Anonymous interviews and focus groups with more than 200 students, educators, lawyers and parents led McCargar to conclude that some schools – under pressure to reduce suspensions and expulsions and to raise standardized test scores – funneled troubled students to the alternative and adult programs to make their statistics look better. She also made 13 visits to seven schools but does not name them in the report.

“Schools are under pressure to reduce their use of documented discipline, and many are secretly back-dooring struggling students out of their schools,’’ McCargar said. “Rather than being overtly suspended or expelled, these students are subject to ‘de facto discipline,’ which happens when schools disguise forced disciplinary removals from school as voluntary transfers or withdrawals.”

Connecticut has been a national leader in reducing an “overt school-to-prison pipeline” by decriminalizing truancy, taking steps to reduce unwarranted school-based arrests, raising the dropout age from 16 to 17 and limiting out-of-school suspensions, McCargar said.

But she asserts in her report that there continues to be a “secret pipeline” in which too many disruptive Connecticut students are shipped to under-funded programs that fail to serve them. In turn, too many drop out and become “entangled in the criminal justice system,’’ she said.

One unnamed superintendent of schools is quoted in the report as saying when it comes to students with behavior problems, “We don’t do what is right. We prefer to do what is easy, and we flush those kids that are hard.”

Alexi Nunn-Freeman, staff attorney at the Advancement Project, a Washington, D.C-based legal and advocacy group, praised the report for revealing secret ways in which educators manipulate teens.

“Across the country, far too many students, particularly low-income students and students of color, have been banished to alternative schools or adult education centers that often fail to provide them with a high-quality education,’’ Nunn-Freeman said. “This is a side of the school-to-prison pipeline that is often ignored…’Invisible Students’ gives us a glimpse into this world.”

Other findings from the report are:

• Some alternative programs become “black holes” where students are trapped and rarely allowed to return to regular high schools.

• In 2010, more than 5,000 Connecticut teens enrolled in adult education while less than 25 percent earned a credit diploma or General Education Development (GED) diploma.

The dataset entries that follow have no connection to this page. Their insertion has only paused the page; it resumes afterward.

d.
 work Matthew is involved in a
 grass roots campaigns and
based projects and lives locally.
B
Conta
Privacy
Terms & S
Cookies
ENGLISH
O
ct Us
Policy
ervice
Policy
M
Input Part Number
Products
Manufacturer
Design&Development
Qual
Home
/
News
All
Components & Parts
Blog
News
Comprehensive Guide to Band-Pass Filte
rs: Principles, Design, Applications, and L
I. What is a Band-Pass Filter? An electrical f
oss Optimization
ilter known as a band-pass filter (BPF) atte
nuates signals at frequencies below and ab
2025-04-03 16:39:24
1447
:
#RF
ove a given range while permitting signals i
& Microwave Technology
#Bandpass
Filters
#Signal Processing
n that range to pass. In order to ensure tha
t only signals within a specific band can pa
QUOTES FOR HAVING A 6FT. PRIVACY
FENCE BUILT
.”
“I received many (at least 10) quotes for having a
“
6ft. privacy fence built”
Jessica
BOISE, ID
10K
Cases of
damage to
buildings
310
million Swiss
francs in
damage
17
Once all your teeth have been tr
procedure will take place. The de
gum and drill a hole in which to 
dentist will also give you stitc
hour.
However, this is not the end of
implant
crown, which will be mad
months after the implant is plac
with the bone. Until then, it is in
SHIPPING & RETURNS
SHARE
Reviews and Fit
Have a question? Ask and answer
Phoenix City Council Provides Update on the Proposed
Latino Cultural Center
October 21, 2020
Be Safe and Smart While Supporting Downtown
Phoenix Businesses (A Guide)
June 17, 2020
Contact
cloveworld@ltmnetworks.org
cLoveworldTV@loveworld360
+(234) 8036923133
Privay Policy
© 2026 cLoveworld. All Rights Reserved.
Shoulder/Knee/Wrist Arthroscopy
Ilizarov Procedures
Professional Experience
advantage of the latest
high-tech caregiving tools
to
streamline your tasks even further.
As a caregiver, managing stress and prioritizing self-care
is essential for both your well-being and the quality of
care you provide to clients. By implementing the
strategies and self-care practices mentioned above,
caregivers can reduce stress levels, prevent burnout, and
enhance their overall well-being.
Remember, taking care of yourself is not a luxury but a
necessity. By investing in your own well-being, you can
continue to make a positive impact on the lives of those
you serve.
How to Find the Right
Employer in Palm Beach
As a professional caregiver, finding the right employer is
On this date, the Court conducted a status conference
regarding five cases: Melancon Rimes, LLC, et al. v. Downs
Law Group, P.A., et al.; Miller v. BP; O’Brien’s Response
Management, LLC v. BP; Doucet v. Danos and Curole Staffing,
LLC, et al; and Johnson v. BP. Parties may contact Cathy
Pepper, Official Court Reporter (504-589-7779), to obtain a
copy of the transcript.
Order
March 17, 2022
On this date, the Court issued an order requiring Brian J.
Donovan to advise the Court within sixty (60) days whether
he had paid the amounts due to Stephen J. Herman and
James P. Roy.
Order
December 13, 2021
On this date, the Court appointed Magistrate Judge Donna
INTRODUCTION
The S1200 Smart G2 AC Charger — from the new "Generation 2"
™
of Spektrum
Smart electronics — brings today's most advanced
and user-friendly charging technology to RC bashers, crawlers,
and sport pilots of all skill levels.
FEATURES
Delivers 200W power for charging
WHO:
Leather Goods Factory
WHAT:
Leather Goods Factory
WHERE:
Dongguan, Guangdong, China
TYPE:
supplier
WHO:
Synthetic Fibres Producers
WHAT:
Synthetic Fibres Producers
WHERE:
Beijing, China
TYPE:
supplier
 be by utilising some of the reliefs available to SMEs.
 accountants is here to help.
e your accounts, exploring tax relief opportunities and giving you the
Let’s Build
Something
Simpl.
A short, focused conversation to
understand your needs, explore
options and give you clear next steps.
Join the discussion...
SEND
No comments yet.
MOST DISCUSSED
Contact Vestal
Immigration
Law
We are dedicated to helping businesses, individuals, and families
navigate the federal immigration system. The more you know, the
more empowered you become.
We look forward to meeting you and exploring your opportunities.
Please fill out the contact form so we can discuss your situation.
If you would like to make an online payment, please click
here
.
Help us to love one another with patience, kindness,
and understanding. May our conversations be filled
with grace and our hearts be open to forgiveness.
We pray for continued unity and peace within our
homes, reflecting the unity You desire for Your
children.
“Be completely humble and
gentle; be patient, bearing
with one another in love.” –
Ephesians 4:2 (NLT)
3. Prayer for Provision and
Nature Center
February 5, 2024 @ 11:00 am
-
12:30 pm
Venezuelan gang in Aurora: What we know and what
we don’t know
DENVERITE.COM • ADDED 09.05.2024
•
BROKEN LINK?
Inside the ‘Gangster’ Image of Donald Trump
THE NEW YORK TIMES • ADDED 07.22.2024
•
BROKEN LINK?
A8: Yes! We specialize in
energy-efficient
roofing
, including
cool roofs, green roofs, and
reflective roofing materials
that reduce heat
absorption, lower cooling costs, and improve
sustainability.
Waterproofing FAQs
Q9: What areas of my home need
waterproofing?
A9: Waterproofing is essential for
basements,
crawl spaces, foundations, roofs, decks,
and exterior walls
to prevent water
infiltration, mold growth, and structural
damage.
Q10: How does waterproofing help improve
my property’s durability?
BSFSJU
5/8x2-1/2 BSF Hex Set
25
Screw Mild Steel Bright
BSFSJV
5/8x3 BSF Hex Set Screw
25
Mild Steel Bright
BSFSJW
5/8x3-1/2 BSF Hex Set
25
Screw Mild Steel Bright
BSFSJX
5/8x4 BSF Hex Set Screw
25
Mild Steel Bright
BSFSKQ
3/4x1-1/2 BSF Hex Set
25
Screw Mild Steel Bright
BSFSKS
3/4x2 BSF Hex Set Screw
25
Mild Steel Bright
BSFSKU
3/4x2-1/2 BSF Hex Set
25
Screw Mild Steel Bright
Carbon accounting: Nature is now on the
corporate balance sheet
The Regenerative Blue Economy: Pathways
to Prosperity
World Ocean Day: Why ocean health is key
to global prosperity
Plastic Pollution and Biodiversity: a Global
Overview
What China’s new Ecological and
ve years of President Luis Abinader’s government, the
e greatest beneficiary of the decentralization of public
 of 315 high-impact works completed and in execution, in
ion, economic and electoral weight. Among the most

• Black and Latino teens were over-represented in adult education programs, but many never got a diploma. In 2010, three quarters of the GEDs awarded by the state Department of Education to black males under age 21were earned in prison.

• Some Connecticut districts operate high-quality “alternatives of choice” programs, but like adult education programs, they tend to be under-funded. In 2009, Connecticut districts spent an average of $13,607 per pupil on K-12 education compared to just $1,602 per pupil in Adult Education.

The report recommends making districts accountable for student performance in alternative and adult education programs; eliminating “dumping ground” placements of students; creating more high-quality alternative programs and making adult education programs more academically rigorous.

It also recommends that a state investigation be triggered whenever minorities, special education students or bilingual students are over-represented in a district’s alternative or adult education programs.

Vicki Gustavson, president of the Connecticut Association of Alternative Schools and Programs, said she has heard reports of many of the coercive practices that the report details.

But she said it is important to note that there are many alternative programs that work for students. The key, she said, is building students’ self esteem, teaching them in smaller settings and giving them the flexibility to earn their diplomas while dealing with work or home responsibilities.

“Many alternative schools are not dumping grounds. They’re not black holes,’’ said Gustavson, who said she has taught at a high-quality alternative high school in Wallingford for the past 20 years. “These schools are cost effective. The kids are getting jobs. They’re not in prison. They’re not on the streets.”